Nach dem Starkregen Wie geht es mit der Steinbachtalsperre weiter?

Euskirchen · Die Steinbachtalsperre wird vorerst nicht wieder gefüllt. Welche Funktion sie in Zukunft haben soll, entscheiden Verbandsversammlung, Politik und Bezirksregierung.

 Wie geht es nach dem Starkregen mit der Steinbachtalsperre weiter?

Wie geht es nach dem Starkregen mit der Steinbachtalsperre weiter?

Foto: dpa/David Young

Wie die Zukunft der Steinbachtalsperre aussieht, ist dreieinhalb Wochen nach der großen Hochwasserkatastrophe offen. Zurzeit ist das Wasser komplett abgelassen, die Talsperre leer. Befüllt wird sie erst einmal nicht mehr. Die Bauarbeiten für ein neues Überlaufbauwerk, eine sogenannte Scharte, haben bereits begonnen. „Auch wenn die Scharte Ende August fertig wird, bleibt die Talsperre trotzdem leer“, sagte Markus Böhm, Geschäftsführer des betriebsführenden Unternehmens e-regio, am Samstag beim gemeinsamen Pressegespräch mit Euskirchens Bürgermeister Sacha Reichelt, zugleich Verbandsvorsteher des Wasserversorgungsverbandes Euskirchen-Swisttal (WES), Swisttals Bürgermeisterin Petra Kalkbrenner, zugleich Vorsitzende der WES-Verbandsversammlung, und Christian Lorenz, beauftragter Ingenieur der Ingenieurberatung Lorenz GmbH aus Bad Münstereifel. Böhm verwies auch auf die „klare Aussage der Bezirksregierung, dass kein Anstau stattfinden darf“. Wasser, das zurzeit in die Talsperre fließt, wird über den Grundablass abgeleitet. Für den Fall, dass mehr Wasser zufließen sollte, besteht noch ein Stauvolumen, ohne dass es zu einer Gefährdung der Standsicherheit des Dammes kommt, so die Erläuterungen. Alle Maßnahmen wurden und werden demnach mit zwischen Betreiber und Talsperrenaufsicht der Bezirksregierung sowie Gutachtern festgelegt.

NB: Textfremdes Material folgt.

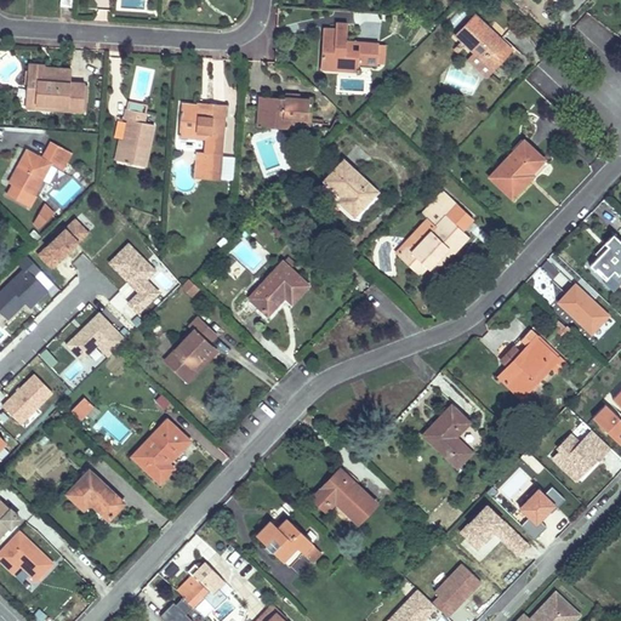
[(493,70),(511,50),(476,16),(456,35),(474,53),(493,70)]
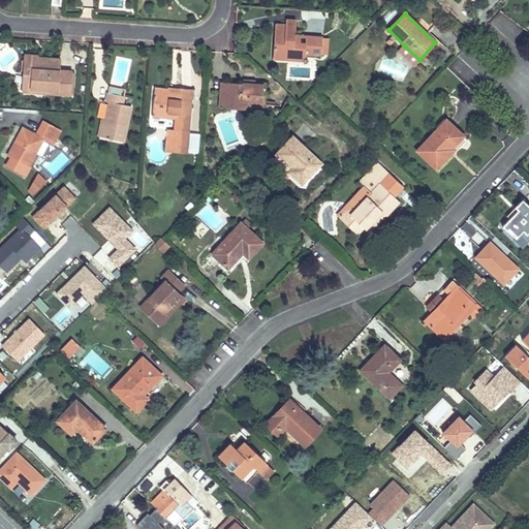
[(273,59),(293,60),(293,54),(306,55),(321,55),(322,38),(306,37),(305,44),(294,43),(294,37),(296,22),(286,21),(285,31),(275,30),(273,59)]
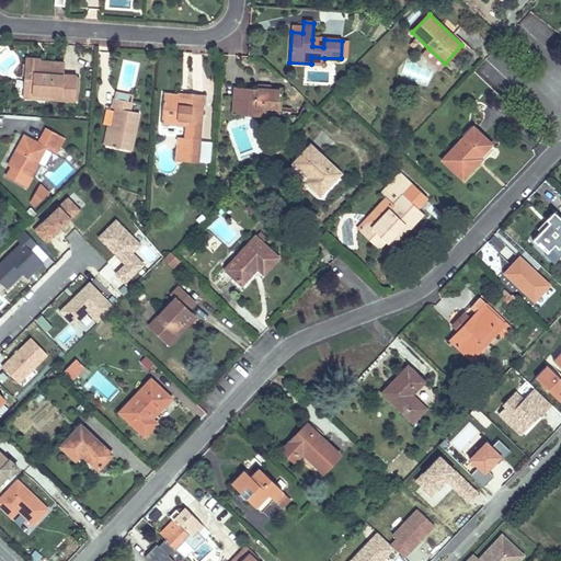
[(428,48),(423,54),(439,69),(445,64),(428,48)]
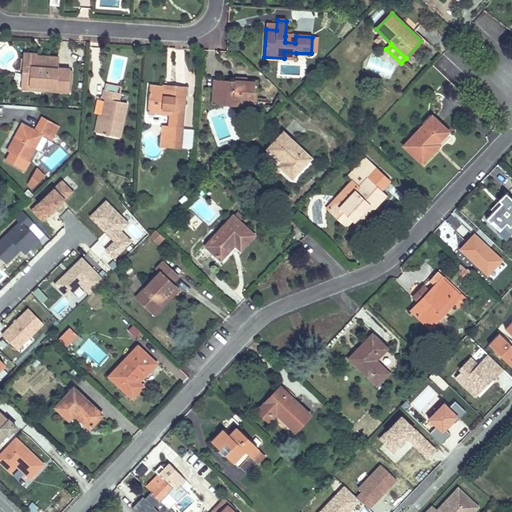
[(59,58),(48,57),(47,61),(37,60),(37,56),(37,55),(24,54),(22,72),(30,72),(29,86),(55,88),(55,91),(68,92),(69,69),(58,69),(59,58)]
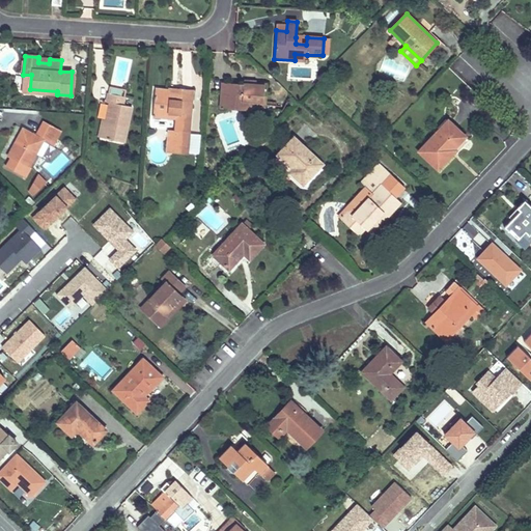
[(31,75),(23,75),(22,92),(57,94),(57,91),(30,89),(31,75)]
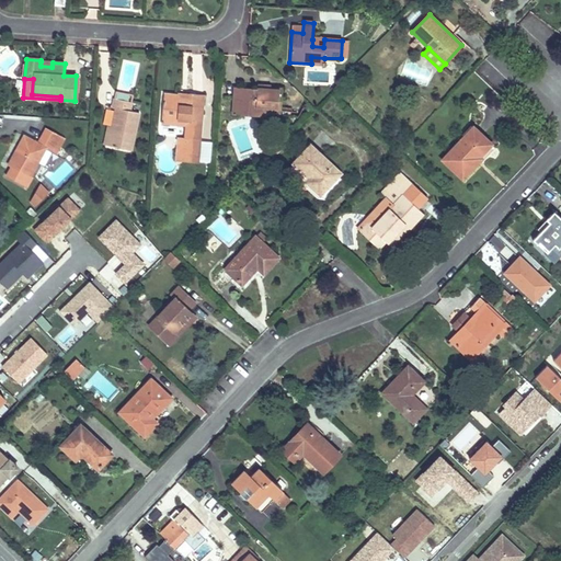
[(258,89),(235,88),(233,100),(241,100),(241,112),(256,113),(256,111),(264,112),(281,113),(282,90),(258,89)]
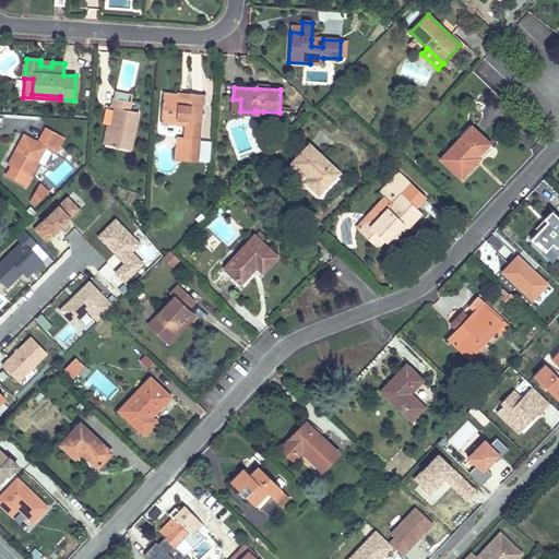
[(164,94),(162,117),(187,119),(186,126),(185,139),(199,140),(203,95),(188,94),(187,100),(178,98),(178,95),(164,94)]
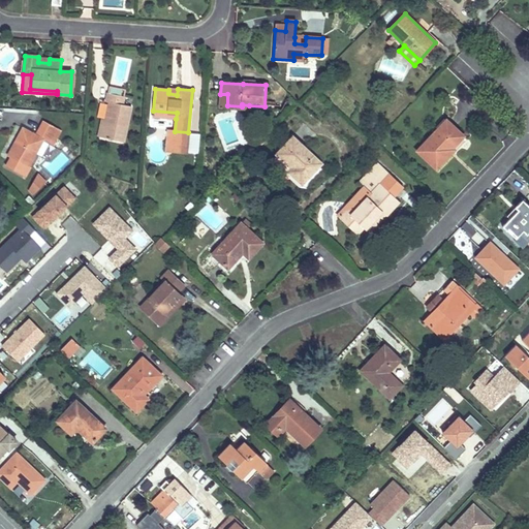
[(124,97),(107,93),(105,101),(110,102),(105,120),(101,137),(123,143),(131,106),(122,105),(124,97)]
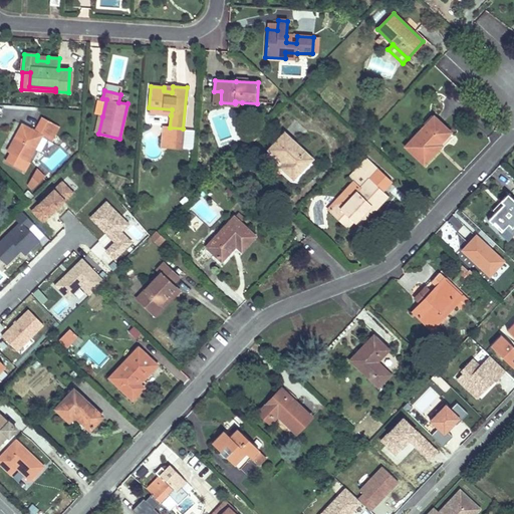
[(221,91),(214,91),(213,105),(241,107),(242,102),(235,101),(235,103),(221,102),(221,91)]
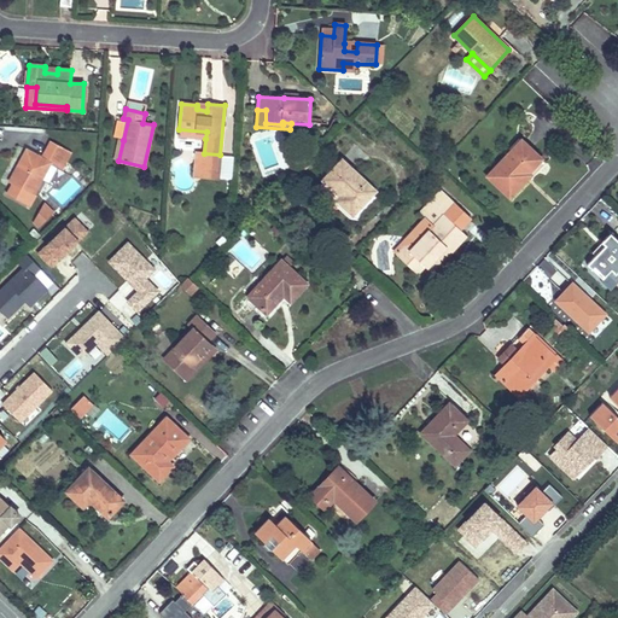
[(9,182),(33,194),(50,164),(62,170),(70,153),(50,141),(40,158),(27,151),(9,182)]
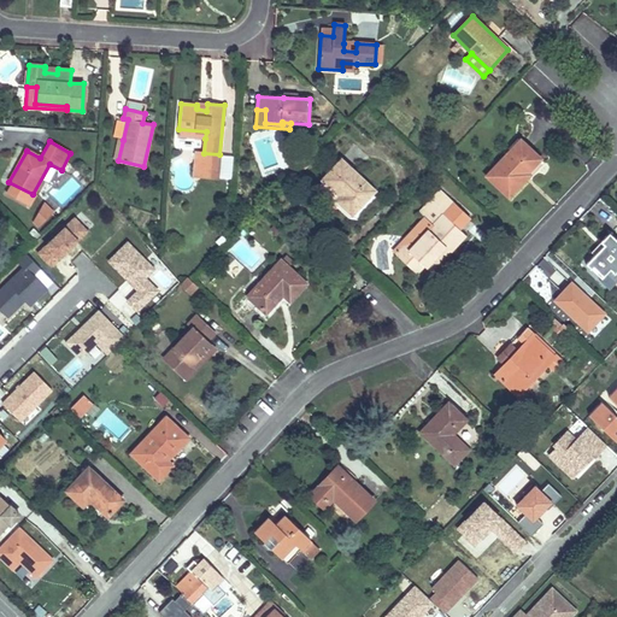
[(519,141),(486,177),(507,198),(524,180),(522,177),(539,159),(519,141)]
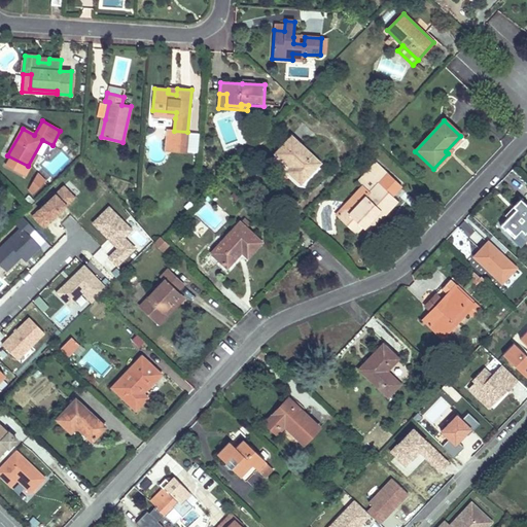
[(290,174),(300,183),(319,163),(291,137),(276,153),(293,171),(290,174)]
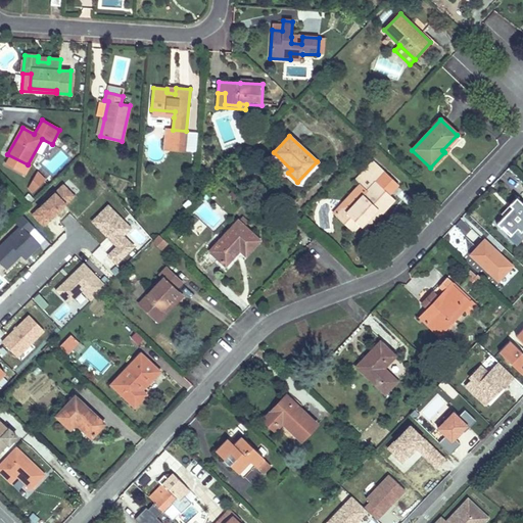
[(346,212),(342,208),(335,216),(352,232),(359,226),(361,227),(376,208),(380,212),(381,214),(394,200),(389,196),(376,184),(386,173),(374,161),(355,181),(367,191),(346,212)]
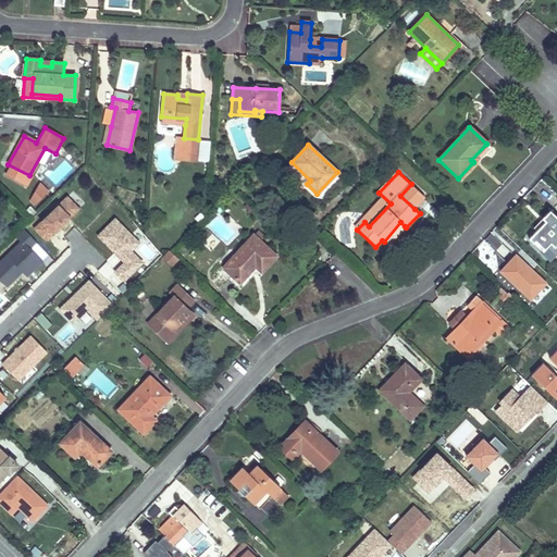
[(47,193),(38,183),(29,199),(34,205),(47,193)]
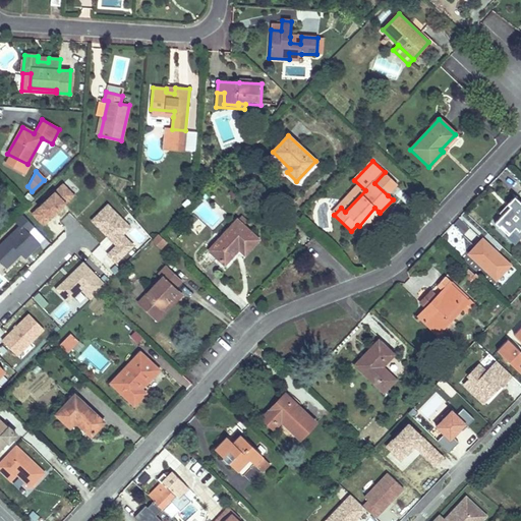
[(397,184),(385,172),(374,183),(388,195),(397,184)]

Zukunft der Steinbachtalsperre ist offen

Welche Aufgabe die Talsperre, die in den Jahren 1934 bis 1936 zur Versorgung der Tuchindustrie mit Brauchwasser errichtet worden war, in Zukunft haben soll, werden nach Gutachten und Analysen die WES-Verbandsversammlung und die Politik gemeinsam mit der Bezirksregierung und weiteren Beteiligten wie dem Erftverband ausarbeiten. Möglich wären etwa so genannte „hybride Lösungen“, in denen die Funktion der Steinbachtalsperre für die Naherholung, für den Hochwasserschutz und für die Einspeisung ins Waldfreibad miteinander verbunden werden könnten. „Das alles wird im Herbst diskutiert werden“, sagte e-regio-Geschäftsführer Böhm. „Dann wird auch die Frage gestellt und beantwortet werden müssen, wer soll je nach Nutzung künftig der Betreiber sein und wer finanziert das.“

Zurzeit beziehen laut Böhm noch „drei größere Industriekunden und landwirtschaftliche Kunden“ in Euskirchen Brauchwasser aus der Steinbachtalsperre über in die Talsperre eingebaute Entnahmeleitungen und ein separates Netz. Die Tuchindustrie früherer Jahre existiert in Euskirchen nicht mehr.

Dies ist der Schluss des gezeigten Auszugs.